At the University of Exeter, the student will learn to prepare brain slices of transgenic mouse models of Alzheimer’s disease and obtain electrophysiological recordings of both diseased and control neurons. To assess the performance of the data assimilation method in predicting how the expression levels of specific ion channels are altered in Alzheimer’s disease/epilepsy, single cell RNA sequencing will be performed on the same cells from which recordings were taken. Parameter estimates provided by the mathematical framework will be compared to RNA expression levels following qPCR analysis. Once validated, the quantitative model will be used to optimise drugs to restore normal function in Alzheimer/Epileptic neurons.
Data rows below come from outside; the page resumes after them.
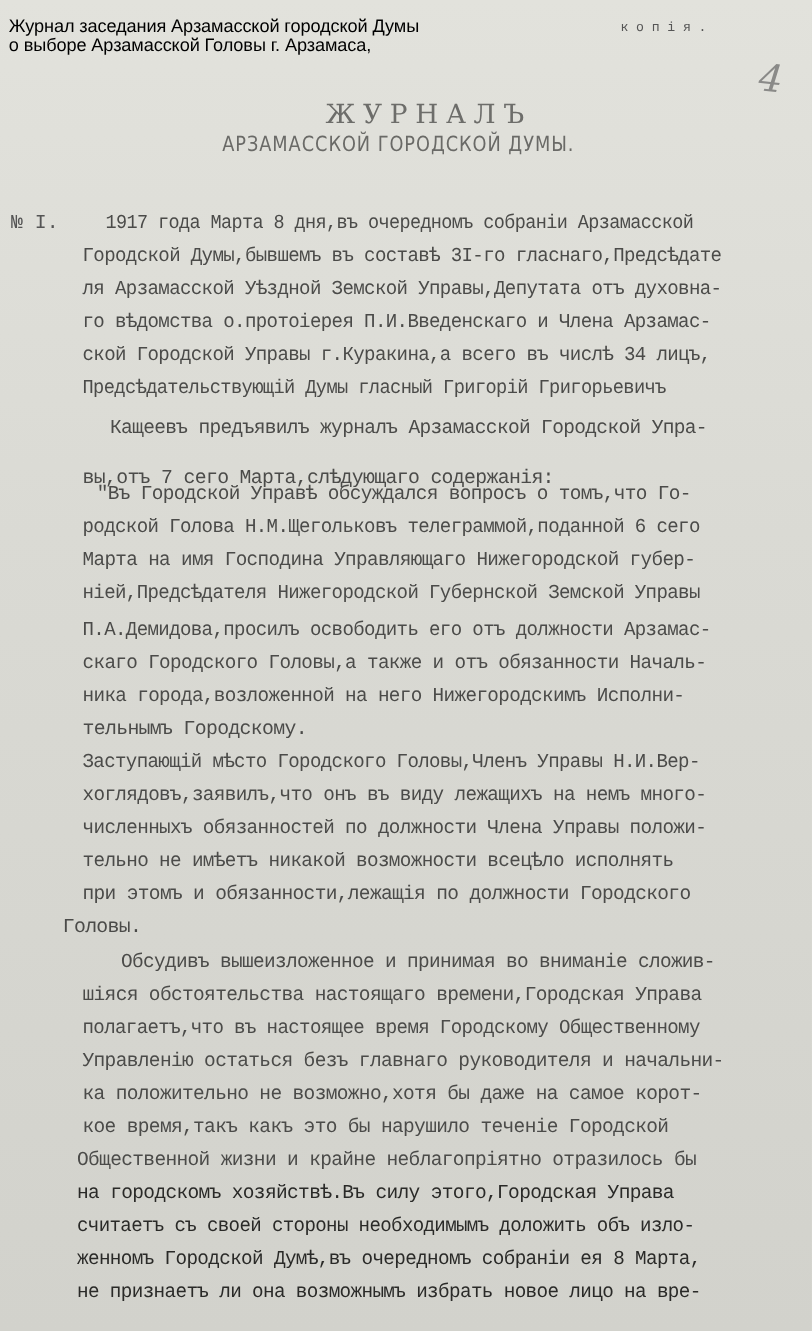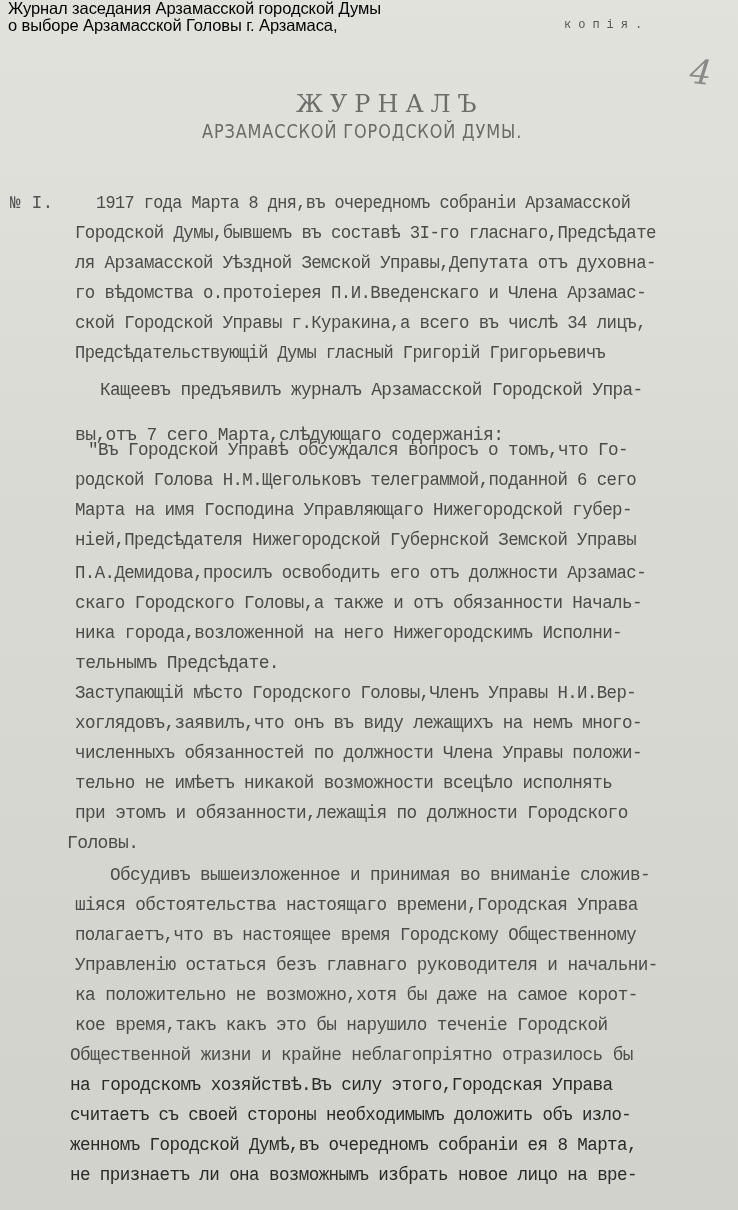--- a/index.html
+++ b/index.html
@@ -6,21 +6,21 @@
     body {
       width: 738px; height: 1210px; overflow: hidden;
       background: #dcdcd6;
     }
     .page {
       position: relative; width: 738px; height: 1210px;
       background: linear-gradient(180deg, #e2e2dc 0%, #dadad4 40%, #d6d6d0 70%, #d2d2cc 100%);
       overflow: hidden;
     }
     .caption {
-      position: absolute; left: 8px; top: 0;
+      position: absolute; left: 8px; top: 16px;
       font-family: "Liberation Sans", sans-serif;
       font-size: 16.5px; line-height: 16.5px; color: #000;
       letter-spacing: -0.1px;
     }
     .caption div { white-space: nowrap; }
     .typed {
       font-family: "Liberation Mono", "DejaVu Sans Mono", monospace;
       color: #4a4a48;
       white-space: nowrap;
     }
@@ -78,27 +78,27 @@
     <div class="typed line" style="left:75px;top:343px;transform:scaleX(0.945)">Предсѣдательствующій Думы гласный  Григорій Григорьевичъ</div>
     <div class="typed line" style="left:100px;top:380px;transform:scaleX(0.985)">Кащеевъ  предъявилъ журналъ Арзамасской Городской Упра-</div>
     <div class="typed line" style="left:75px;top:425px;">вы,отъ 7 сего Марта,слѣдующаго содержанія:</div>
     <div class="typed line" style="left:88px;top:440px;transform:scaleX(0.98)">"Въ Городской Управѣ обсуждался вопросъ о томъ,что Го-</div>
     <div class="typed line" style="left:75px;top:470px;transform:scaleX(0.965)">родской Голова Н.М.Щегольковъ телеграммой,поданной 6 сего</div>
     <div class="typed line" style="left:75px;top:500px;transform:scaleX(0.975)">Марта на имя Господина Управляющаго Нижегородской губер-</div>
     <div class="typed line" style="left:75px;top:530px;transform:scaleX(0.965)">ніей,Предсѣдателя Нижегородской Губернской Земской Управы</div>
     <div class="typed line" style="left:75px;top:563px;transform:scaleX(0.965)">П.А.Демидова,просилъ освободить его отъ должности Арзамас-</div>
     <div class="typed line" style="left:75px;top:593px;transform:scaleX(0.975)">скаго Городского Головы,а также и отъ обязанности Началь-</div>
     <div class="typed line" style="left:75px;top:623px;transform:scaleX(0.975)">ника города,возложенной на него Нижегородскимъ Исполни-</div>
-    <div class="typed line" style="left:75px;top:653px;">тельнымъ Предсѣдате.</div>
+    <div class="typed line" style="left:75px;top:653px;">тельнымъ Городскому.</div>
     <div class="typed line" style="left:75px;top:683px;transform:scaleX(0.965)">Заступающій мѣсто Городского Головы,Членъ Управы Н.И.Вер-</div>
     <div class="typed line" style="left:75px;top:713px;transform:scaleX(0.975)">хоглядовъ,заявилъ,что онъ въ виду лежащихъ на немъ много-</div>
     <div class="typed line" style="left:75px;top:743px;transform:scaleX(0.975)">численныхъ обязанностей по должности Члена Управы положи-</div>
     <div class="typed line" style="left:75px;top:773px;transform:scaleX(0.975)">тельно не имѣетъ никакой возможности всецѣло исполнять</div>
     <div class="typed line" style="left:75px;top:803px;transform:scaleX(0.985)">при  этомъ и обязанности,лежащія по должности Городского</div>
-    <div class="typed line" style="left:67px;top:833px;text-align:center;">Головы.</div>
+    <div class="typed line" style="left:57px;top:833px;text-align:center;">Головы.</div>
     <div class="typed line" style="left:110px;top:865px;transform:scaleX(0.98)">Обсудивъ вышеизложенное и принимая во вниманіе сложив-</div>
     <div class="typed line" style="left:75px;top:895px;transform:scaleX(0.985)">шіяся обстоятельства настоящаго времени,Городская Управа</div>
     <div class="typed line" style="left:75px;top:925px;transform:scaleX(0.965)">полагаетъ,что въ настоящее время Городскому Общественному</div>
     <div class="typed line" style="left:75px;top:955px;transform:scaleX(0.985)">Управленію остаться безъ главнаго руководителя и начальни-</div>
     <div class="typed line" style="left:75px;top:985px;transform:scaleX(0.985)">ка положительно не возможно,хотя бы даже на самое корот-</div>
     <div class="typed line" style="left:75px;top:1015px;transform:scaleX(0.985)">кое время,такъ какъ это бы нарушило теченіе Городской</div>
     <div class="typed line" style="left:70px;top:1045px;transform:scaleX(0.985)">Общественной жизни и крайне неблагопріятно отразилось бы</div>
     <div class="typed line dark" style="left:70px;top:1075px;transform:scaleX(0.985)">на городскомъ хозяйствѣ.Въ силу этого,Городская Управа</div>
     <div class="typed line dark" style="left:70px;top:1105px;transform:scaleX(0.965)">считаетъ съ своей стороны необходимымъ  доложить объ изло-</div>
     <div class="typed line dark" style="left:70px;top:1135px;transform:scaleX(0.975)">женномъ Городской Думѣ,въ очередномъ собраніи ея 8 Марта,</div>

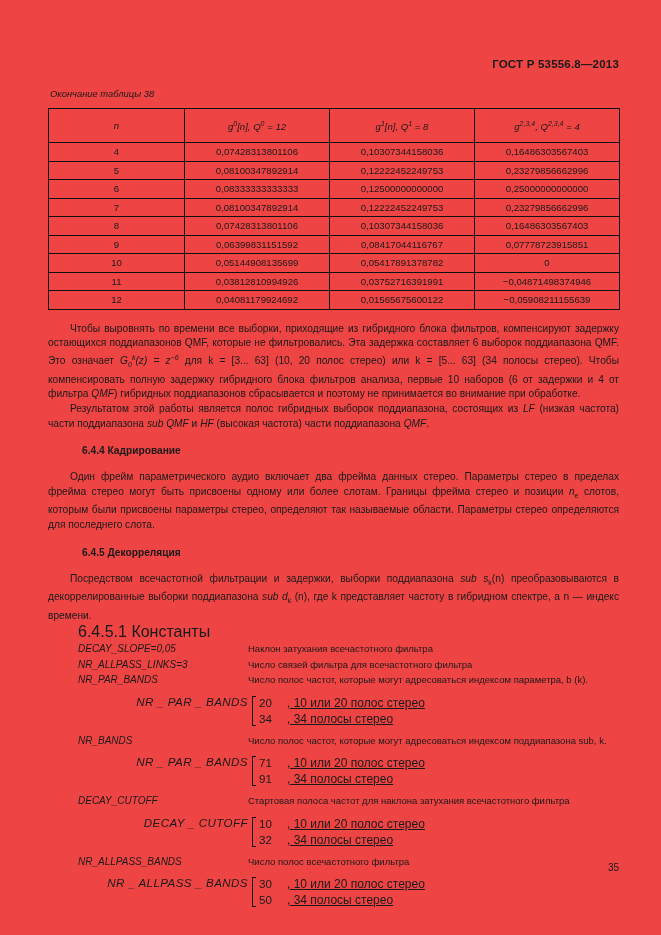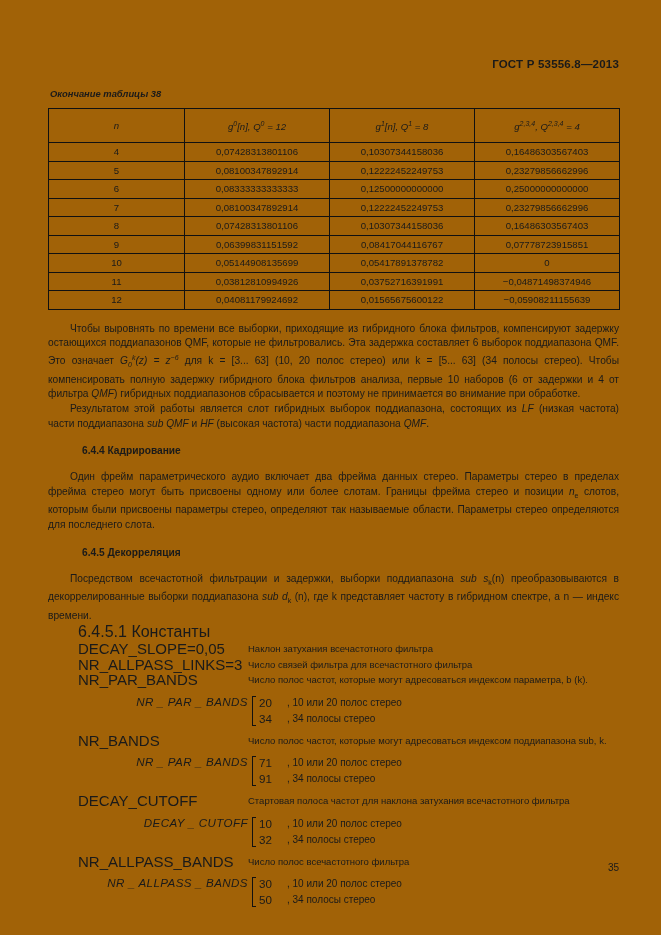--- a/index.html
+++ b/index.html
@@ -9,21 +9,21 @@
     background: #ffffff;
   }
   body {
     font-family: "Liberation Sans", sans-serif;
     color: #1a1a1a;
   }
   .page {
     position: relative;
     width: 661px;
     height: 935px;
-    background: #a16207;
+    background: #ef4444;
     overflow: hidden;
     box-sizing: border-box;
   }
 
   
   .page-header {
     position: absolute;
     top: 58px;
     right: 42px;
     font-size: 11.5px;
@@ -37,21 +37,20 @@
     position: absolute;
     left: 48px;
     top: 88px;
     width: 571px;
   }
 
   .table-caption {
     font-size: 9.4px;
     font-style: italic;
     margin: 0 0 9px 2px;
-    font-weight: bold;
   }
 
   
   table.data-table {
     border-collapse: collapse;
     width: 571px;
     table-layout: fixed;
   }
   table.data-table td,
   table.data-table th {
@@ -116,21 +115,22 @@
   .const-row {
     display: flex;
     align-items: flex-start;
     min-height: 15.5px;
   }
   .const-row .name {
     width: 200px;
     flex: 0 0 200px;
     padding-left: 30px;
     box-sizing: border-box;
-    font-size: 15px;
+    font-size: 10px;
+    font-style: italic;
     line-height: 15.4px;
     white-space: nowrap;
   }
   .const-row .desc {
     flex: 1;
     font-size: 9.5px;
     line-height: 14.2px;
     text-align: justify;
     padding-top: 1px;
   }
@@ -192,23 +192,24 @@
   }
   .braced .vals {
     flex: 0 0 24px;
     font-size: 11.6px;
     line-height: 16px;
     font-style: normal;
     padding-left: 1px;
   }
   .braced .notes {
     flex: 1;
-    font-size: 10px;
+    font-size: 12px;
     line-height: 16px;
     padding-left: 4px;
+    text-decoration: underline;
   }
   .braced.tight .notes { padding-left: 2px; }
   .braced.tight .vals { flex: 0 0 26px; }
 
   
   .page-number {
     position: absolute;
     right: 42px;
     bottom: 62px;
     font-size: 10px;
@@ -310,21 +311,21 @@
             <td>−0,05908211155639</td>
           </tr>
         </tbody>
     </table>
 
     <p class="body first">
       <span>Чтобы выровнять по времени все выборки, приходящие из гибридного блока фильтров, компенсируют задержку остающихся поддиапазонов QMF, которые не фильтровались. Эта задержка составляет 6 выборок поддиапазона QMF. Это означает </span><i class="it"><span>G</span><sub style="font-size:7px">0</sub><sup style="font-size:7px">k</sup><span>(z) = z</span><sup style="font-size:7px">−6</sup></i><span> для k = [3... 63] (10, 20 полос стерео) или k = [5... 63] (34 полосы стерео). Чтобы компенсировать полную задержку гибридного блока фильтров анализа, первые 10 наборов (6 от задержки и 4 от фильтра </span><i class="it">QMF</i><span>) гибридных поддиапазонов сбрасывается и поэтому не принимается во внимание при обработке.</span>
     </p>
 
     <p class="body">
-      <span>Результатом этой работы является слот гибридных выборок поддиапазона, состоящих из </span><i class="it">LF</i><span> (низкая частота) части поддиапазона </span><i class="it">sub QMF</i><span> и </span><i class="it">HF</i><span> (высокая частота) части поддиапазона </span><i class="it">QMF</i><span>.</span>
+      <span>Результатом этой работы является полос гибридных выборок поддиапазона, состоящих из </span><i class="it">LF</i><span> (низкая частота) части поддиапазона </span><i class="it">sub QMF</i><span> и </span><i class="it">HF</i><span> (высокая частота) части поддиапазона </span><i class="it">QMF</i><span>.</span>
     </p>
 
     <h4 class="section">6.4.4 Кадрирование</h4>
 
     <p class="body">
       <span>Один фрейм параметрического аудио включает два фрейма данных стерео. Параметры стерео в пределах фрейма стерео могут быть присвоены одному или более слотам. Границы фрейма стерео и позиции </span><i class="it">n</i><sub style="font-size:7px">e</sub><span> слотов, которым были присвоены параметры стерео, определяют так называемые области. Параметры стерео определяются для последнего слота.</span>
     </p>
 
     <h4 class="section">6.4.5 Декорреляция</h4>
The data assimilation method will help identify the channelopathies which are relevant to the anomalous electrical activity. Unlike bottom-up methods such as transcriptomics or proteomics, which identify all mutations but are unable to tell which ones are functionally relevant, data assimilation only infers those mutations that are functionally relevant. This provides unique insight in the causes of disease and will identify therapeutic targets.